(Tindakan yang Diperlukan)
**1.** Dalam teks tentang hukum MLM, ke mana penjualan produk dengan sistem MLM langsung diarahkan tanpa melibatkan pedagang besar?
**2.** Salin bagian teks tentang hukum MLM yang diawali dengan "Hukum MLM (Multi" dan berlanjut sampai "langsung ke konsumen.".

(Teks yang Diberikan)
Hukum MLM (Multi Level Marketing)
Friday, 16 December 2016
SUDUT HUKUM | Pada
dasarnya jual beli hukumnya halal kecuali ada system syar’i yang melarang
berkenaan cara transaksinya atau barang yang dijualnya. Multi Level Marketing
yang dikenal dengan istilah MLM merupakan suatu cara penjualan produk yang
dilakukan secara berjenjang. System ini tanpa melibatkan pedagang besar tetapi
langsung ke konsumen.
MLM
sistemnya mengharuskan setiap anggotanya yang baru membayar sejumlah uang pada
perusahaan dengan iming-iming bonus. Setelah itu anggota baru tersebut
diharuskan mencari anggota baru lagi dan membayar beberapa uang yang nantinya
keuntungan untuk kita. Begitu seterusnya, semakin banyak anggota kita semakin
banyak keuntungan yang kita dapat dari bonus yang dijanjikan.

[Beberapa entri]
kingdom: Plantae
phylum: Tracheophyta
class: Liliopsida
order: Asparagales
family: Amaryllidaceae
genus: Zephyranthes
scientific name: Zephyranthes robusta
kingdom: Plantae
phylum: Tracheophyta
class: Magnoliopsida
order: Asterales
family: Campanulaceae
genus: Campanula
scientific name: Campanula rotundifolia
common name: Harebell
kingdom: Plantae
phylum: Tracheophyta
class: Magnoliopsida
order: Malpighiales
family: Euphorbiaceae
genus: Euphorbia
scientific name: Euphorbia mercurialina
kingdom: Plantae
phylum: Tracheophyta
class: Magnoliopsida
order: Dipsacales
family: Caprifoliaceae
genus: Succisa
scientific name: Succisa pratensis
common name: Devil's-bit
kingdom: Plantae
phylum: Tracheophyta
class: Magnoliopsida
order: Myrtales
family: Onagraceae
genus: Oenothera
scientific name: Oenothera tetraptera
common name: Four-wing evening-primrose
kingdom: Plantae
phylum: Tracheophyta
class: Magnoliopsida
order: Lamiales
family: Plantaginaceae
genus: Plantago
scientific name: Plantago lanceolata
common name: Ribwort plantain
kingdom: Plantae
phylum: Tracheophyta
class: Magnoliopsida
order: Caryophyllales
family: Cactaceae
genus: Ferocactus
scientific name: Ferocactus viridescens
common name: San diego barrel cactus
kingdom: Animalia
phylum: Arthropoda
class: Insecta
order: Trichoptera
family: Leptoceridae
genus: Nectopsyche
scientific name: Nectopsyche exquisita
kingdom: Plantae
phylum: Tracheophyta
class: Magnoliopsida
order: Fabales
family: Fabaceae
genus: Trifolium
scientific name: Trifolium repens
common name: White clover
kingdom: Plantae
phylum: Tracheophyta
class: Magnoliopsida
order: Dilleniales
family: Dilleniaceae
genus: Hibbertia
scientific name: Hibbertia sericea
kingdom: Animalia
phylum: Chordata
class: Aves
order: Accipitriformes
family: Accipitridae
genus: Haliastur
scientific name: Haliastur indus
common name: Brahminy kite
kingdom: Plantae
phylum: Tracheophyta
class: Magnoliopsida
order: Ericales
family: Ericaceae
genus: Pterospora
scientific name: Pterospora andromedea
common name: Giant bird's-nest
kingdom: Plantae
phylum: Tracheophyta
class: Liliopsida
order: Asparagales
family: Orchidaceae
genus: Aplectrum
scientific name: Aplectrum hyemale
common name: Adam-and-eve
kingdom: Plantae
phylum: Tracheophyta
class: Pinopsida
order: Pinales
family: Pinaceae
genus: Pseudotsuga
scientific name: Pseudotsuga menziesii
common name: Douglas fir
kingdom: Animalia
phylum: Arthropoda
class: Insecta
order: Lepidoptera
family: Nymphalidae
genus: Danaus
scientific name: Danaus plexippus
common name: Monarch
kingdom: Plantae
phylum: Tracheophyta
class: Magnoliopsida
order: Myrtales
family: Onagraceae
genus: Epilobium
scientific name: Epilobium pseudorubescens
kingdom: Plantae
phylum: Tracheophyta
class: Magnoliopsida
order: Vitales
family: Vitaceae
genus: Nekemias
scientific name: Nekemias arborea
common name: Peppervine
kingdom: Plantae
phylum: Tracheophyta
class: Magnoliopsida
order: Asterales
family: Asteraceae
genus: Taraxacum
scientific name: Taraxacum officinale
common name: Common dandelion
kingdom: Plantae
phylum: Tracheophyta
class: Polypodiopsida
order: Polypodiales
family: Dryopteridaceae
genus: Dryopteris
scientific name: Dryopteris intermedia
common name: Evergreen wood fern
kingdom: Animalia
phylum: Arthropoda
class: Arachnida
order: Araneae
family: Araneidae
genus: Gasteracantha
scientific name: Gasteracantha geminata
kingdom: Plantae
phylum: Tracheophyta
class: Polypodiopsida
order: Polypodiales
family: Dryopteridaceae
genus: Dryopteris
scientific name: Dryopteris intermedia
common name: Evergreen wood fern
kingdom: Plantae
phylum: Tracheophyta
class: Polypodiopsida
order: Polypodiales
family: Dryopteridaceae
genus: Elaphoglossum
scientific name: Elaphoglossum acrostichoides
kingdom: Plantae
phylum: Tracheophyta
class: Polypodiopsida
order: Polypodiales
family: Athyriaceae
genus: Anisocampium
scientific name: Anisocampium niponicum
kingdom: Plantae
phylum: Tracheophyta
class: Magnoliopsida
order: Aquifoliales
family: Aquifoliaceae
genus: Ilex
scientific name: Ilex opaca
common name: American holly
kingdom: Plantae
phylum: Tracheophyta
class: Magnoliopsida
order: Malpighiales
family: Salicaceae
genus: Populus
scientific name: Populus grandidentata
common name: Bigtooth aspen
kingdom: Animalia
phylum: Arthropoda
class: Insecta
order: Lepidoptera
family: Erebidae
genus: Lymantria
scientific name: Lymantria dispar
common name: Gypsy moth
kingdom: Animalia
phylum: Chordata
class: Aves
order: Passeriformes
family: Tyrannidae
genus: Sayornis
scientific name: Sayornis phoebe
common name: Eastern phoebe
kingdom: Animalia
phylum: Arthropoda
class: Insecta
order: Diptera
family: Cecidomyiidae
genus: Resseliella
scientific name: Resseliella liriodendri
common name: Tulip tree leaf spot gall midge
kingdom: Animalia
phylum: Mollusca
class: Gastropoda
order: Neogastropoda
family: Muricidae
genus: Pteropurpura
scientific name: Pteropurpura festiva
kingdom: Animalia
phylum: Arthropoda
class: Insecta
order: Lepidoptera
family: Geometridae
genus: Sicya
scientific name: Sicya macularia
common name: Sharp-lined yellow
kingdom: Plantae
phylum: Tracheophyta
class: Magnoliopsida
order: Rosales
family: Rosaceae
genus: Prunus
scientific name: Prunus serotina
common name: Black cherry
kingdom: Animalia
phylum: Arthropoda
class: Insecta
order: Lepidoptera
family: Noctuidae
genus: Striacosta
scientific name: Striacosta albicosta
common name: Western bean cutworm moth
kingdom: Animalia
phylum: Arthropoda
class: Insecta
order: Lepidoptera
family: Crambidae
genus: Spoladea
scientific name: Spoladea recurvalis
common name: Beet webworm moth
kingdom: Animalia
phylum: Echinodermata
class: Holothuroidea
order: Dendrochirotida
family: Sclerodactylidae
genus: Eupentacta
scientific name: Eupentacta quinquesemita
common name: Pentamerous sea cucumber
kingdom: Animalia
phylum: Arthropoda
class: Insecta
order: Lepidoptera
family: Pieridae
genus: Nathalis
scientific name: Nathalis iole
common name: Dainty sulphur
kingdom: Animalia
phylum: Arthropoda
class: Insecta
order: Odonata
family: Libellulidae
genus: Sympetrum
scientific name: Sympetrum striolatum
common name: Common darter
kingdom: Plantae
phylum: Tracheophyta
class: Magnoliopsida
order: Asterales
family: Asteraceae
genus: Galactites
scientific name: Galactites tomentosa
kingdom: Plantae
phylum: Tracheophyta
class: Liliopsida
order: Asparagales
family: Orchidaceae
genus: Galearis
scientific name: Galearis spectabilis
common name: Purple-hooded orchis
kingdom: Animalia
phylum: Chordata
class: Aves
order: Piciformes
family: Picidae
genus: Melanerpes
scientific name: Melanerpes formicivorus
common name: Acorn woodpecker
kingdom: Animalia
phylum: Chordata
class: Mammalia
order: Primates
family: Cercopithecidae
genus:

(Tugas Terselesaikan)
**1.** Langsung ke konsumen.

**2.**
Hukum MLM (Multi Level Marketing)
Friday, 16 December 2016
SUDUT HUKUM | Pada
dasarnya jual beli hukumnya halal kecuali ada system syar’i yang melarang
berkenaan cara transaksinya atau barang yang dijualnya. Multi Level Marketing
yang dikenal dengan istilah MLM merupakan suatu cara penjualan produk yang
dilakukan secara berjenjang. System ini tanpa melibatkan pedagang besar tetapi
langsung ke konsumen.